Supplementary protection certificates in the European Union were based primarily upon two regulations:
  • Council Regulation (EEC) No 1768/92 of 18 June 1992 concerning the creation of a supplementary protection certificate for medicinal products[19] which entered into force on 2 January 1993. This has been cancelled by the below specified recodified regulation no. 469/2009 with effect from May 2009
  • Regulation (EC) No 1610/96 of the European Parliament and of the Council of 23 July 1996 concerning the creation of a supplementary protection certificate for plant protection products[20] which entered into force on 8 February 1997
The above Regulations have now been codified under the following regulation:
  • Regulation (EC) No 469/2009 of the European Parliament and of the Council of 6 May 2009 concerning the supplementary protection certificate for medicinal products (Codified version)[21]
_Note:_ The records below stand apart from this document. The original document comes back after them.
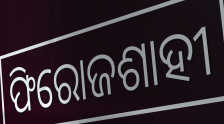
ଫିରୋଜଶାହୀ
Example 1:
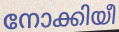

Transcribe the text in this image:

നോക്കിയീ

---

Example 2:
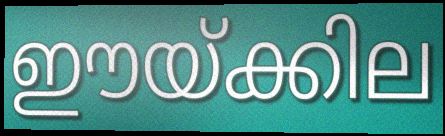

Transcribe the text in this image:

ഈയ്ക്കില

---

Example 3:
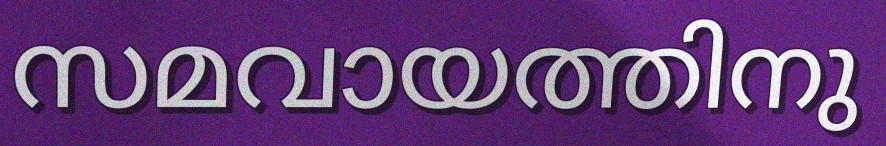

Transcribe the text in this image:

സമവായത്തിനു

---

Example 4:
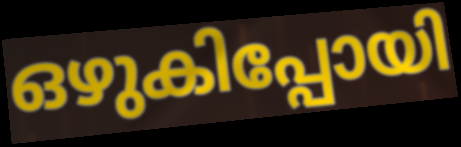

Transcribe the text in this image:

ഒഴുകിപ്പോയി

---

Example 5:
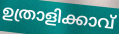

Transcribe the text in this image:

ഉത്രാളിക്കാവ്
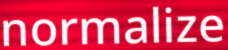
normalize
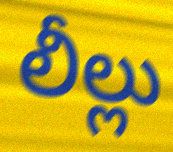
లీల్లు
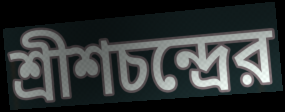
শ্রীশচন্দ্রের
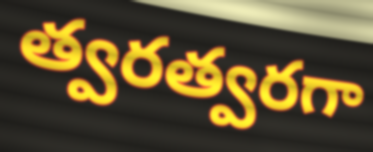
త్వరత్వరగా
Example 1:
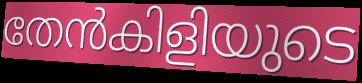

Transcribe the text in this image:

തേൻകിളിയുടെ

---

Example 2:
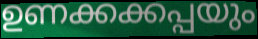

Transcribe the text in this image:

ഉണക്കക്കപ്പയും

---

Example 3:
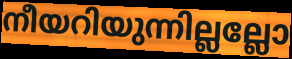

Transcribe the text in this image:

നീയറിയുന്നില്ലല്ലോ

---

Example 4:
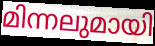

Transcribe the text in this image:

മിന്നലുമായി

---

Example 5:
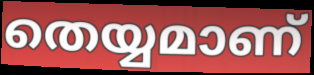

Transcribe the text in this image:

തെയ്യമാണ്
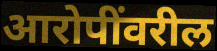
आरोपींवरील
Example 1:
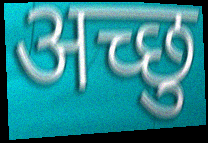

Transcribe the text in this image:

अच्छु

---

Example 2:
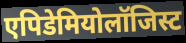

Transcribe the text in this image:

एपिडेमियोलॉजिस्ट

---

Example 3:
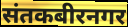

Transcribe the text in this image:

संतकबीरनगर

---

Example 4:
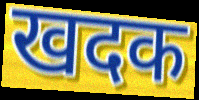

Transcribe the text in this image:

खदक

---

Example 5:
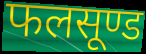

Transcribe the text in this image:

फलसूण्ड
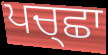
ਪਚ੍ਛਾ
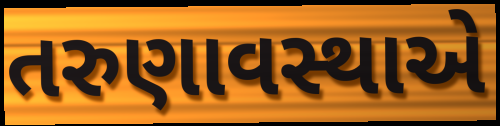
તરુણાવસ્થાએ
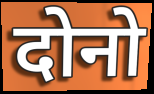
दोनो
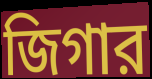
জিগার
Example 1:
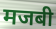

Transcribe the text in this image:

मजबी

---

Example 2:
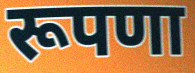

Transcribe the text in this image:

रूपणा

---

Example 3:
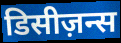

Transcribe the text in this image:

डिसीज़न्स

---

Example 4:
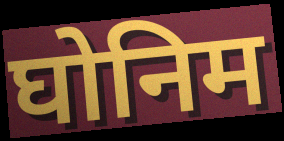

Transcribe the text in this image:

घोनिम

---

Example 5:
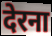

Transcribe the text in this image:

देरना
Supplementary protection certificates may come into life at the expiry of a national or European patent. However, the European Patent Convention (EPC) needed to be modified to allow such "extension" of the term of European patent. Article 63 of the EPC was modified on 17 December 1991 to specify to, although European patents have a term of 20 years as from the date of filing of the application (Art. 63(1)),
" nothing (...) shall limit the right of a Contracting State to extend the term of a European patent, or to grant corresponding protection which follows immediately on expiry of the term of the patent, under the same conditions as those applying to national patents: (...)
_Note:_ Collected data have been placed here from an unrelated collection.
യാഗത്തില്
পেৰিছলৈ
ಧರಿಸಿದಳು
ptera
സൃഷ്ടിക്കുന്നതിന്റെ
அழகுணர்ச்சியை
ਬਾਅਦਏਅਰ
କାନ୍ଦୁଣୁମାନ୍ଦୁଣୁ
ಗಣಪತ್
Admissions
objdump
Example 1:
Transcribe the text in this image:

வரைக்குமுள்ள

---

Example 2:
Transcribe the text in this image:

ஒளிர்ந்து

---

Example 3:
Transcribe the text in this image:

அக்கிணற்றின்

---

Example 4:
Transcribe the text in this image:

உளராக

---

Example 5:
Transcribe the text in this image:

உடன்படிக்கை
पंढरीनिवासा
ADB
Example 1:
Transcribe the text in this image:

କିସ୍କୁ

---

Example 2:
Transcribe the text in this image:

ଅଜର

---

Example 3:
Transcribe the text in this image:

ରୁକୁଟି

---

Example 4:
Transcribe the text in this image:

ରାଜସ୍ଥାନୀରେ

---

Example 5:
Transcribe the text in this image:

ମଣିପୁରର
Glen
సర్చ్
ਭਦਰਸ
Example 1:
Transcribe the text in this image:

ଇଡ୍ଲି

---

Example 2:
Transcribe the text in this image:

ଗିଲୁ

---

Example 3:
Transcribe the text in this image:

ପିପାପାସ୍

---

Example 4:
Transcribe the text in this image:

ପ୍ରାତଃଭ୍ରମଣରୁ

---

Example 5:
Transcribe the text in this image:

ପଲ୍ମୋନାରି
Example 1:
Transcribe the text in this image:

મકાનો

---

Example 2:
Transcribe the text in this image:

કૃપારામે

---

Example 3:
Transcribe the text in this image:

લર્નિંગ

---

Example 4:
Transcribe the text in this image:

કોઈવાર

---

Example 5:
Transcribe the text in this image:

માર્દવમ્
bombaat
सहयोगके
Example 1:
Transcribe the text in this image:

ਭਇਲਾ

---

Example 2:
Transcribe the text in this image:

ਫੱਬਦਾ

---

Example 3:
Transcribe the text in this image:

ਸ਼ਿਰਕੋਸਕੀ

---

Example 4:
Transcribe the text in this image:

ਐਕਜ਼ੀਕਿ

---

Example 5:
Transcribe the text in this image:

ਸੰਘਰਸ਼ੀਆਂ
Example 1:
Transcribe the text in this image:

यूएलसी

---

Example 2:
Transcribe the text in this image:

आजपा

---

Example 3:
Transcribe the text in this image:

(b) if the subject-matter of the European patent is a product or a process of manufacturing a product or a use of a product which has to undergo an administrative authorisation procedure required by law before it can be put on the market in that State. " [22]
This constituted the first revision of the European Patent Convention since its signature in 1973.
The paediatric extension is based primarily upon:
  • Regulation 1901/2006 of 12 December 2006 on medicinal products for paediatric use and amending Regulation 1768/92, Directive 2001/20/EC, Directive 2001/83/EC and Regulation (EC) No 726/2004 [23]
  • Regulation 1902/2006 of 20 December 2006 amending Regulation 1901/2006 on medicinal products for paediatric use[24]

Statistics

According to research, more than 8,000 SPCs for medicinal and plant protection products have been filed in Europe between 1991 and 2003.[25]